Every cao determines which organisations are covered by the cao. There can be a difference in interpretation when explaining the text. This is also the case here. Therefore, it is up to the judge to determine whether Picnic is a supermarket according to the text in the Supermarket cao.
The arguments of FNV and Picnic
FNV: Picnic sells and delivers groceries to consumers. The transaction occurs virtually via an app, but what you order really ends up in your kitchen in the real world. All of the activities (selling, shopping and delivery) together make up what Picnic does for its customers in its (partly virtual) supermarket. That’s why the supermarket CAO is also applicable to Picnic, just like it is to other online supermarkets.

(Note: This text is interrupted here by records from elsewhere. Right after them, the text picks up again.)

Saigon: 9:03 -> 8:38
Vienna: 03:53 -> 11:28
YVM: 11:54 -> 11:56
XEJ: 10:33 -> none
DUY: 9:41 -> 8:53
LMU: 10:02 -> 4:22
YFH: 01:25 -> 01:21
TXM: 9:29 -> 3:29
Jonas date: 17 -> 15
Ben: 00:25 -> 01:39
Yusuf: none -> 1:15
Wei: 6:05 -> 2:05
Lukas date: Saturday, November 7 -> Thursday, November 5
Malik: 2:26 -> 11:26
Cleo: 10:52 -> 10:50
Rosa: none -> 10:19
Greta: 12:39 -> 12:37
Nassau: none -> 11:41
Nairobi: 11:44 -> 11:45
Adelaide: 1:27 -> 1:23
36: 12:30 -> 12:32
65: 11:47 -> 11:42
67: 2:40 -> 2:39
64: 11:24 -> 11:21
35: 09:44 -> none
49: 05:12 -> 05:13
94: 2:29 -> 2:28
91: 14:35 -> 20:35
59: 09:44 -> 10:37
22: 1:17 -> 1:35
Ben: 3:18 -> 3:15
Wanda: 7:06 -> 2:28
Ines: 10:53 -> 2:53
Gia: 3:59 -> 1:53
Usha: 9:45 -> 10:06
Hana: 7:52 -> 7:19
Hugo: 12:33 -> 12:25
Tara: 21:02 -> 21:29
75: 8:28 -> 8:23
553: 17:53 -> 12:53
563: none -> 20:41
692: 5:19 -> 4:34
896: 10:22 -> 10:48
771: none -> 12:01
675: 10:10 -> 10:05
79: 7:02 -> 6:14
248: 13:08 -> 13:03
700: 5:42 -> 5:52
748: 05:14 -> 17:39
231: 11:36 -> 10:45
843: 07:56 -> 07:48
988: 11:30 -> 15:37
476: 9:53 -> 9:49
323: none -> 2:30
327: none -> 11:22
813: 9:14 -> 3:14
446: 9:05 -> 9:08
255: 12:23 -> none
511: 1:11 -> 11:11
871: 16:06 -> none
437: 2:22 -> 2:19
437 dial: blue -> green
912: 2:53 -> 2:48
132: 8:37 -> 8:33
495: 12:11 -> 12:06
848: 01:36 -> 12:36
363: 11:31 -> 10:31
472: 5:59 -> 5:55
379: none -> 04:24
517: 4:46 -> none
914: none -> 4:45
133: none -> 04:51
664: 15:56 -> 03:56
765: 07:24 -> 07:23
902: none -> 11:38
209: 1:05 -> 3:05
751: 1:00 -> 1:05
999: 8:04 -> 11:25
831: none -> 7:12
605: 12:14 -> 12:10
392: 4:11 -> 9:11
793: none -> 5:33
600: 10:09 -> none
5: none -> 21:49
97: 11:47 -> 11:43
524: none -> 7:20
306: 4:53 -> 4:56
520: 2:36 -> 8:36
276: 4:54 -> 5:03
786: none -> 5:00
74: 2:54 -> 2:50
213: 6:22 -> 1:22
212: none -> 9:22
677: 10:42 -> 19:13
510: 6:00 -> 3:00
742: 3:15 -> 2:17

Picnic: Picnic disagrees and claims they are a tech company. If anything should be called a supermarket it is only the part of Picnic where the transaction with the customer takes place. Not the parts where the shopping (picking) and delivery is done. So only Picnic BV, not Picnic Fulfilment BV and Picnic Hubs BV, can be called a supermarket.
In other words: the cao does not apply to the Picnic organisations in which you work hard to make Picnic a success. With this trick Picnic hopes to have an excuse to pay you less than other competing (online) supermarkets do. That’s how Picnic can reduce costs, offer free delivery and that is why you get less salary than you deserve.
It is now up to the judge to decide.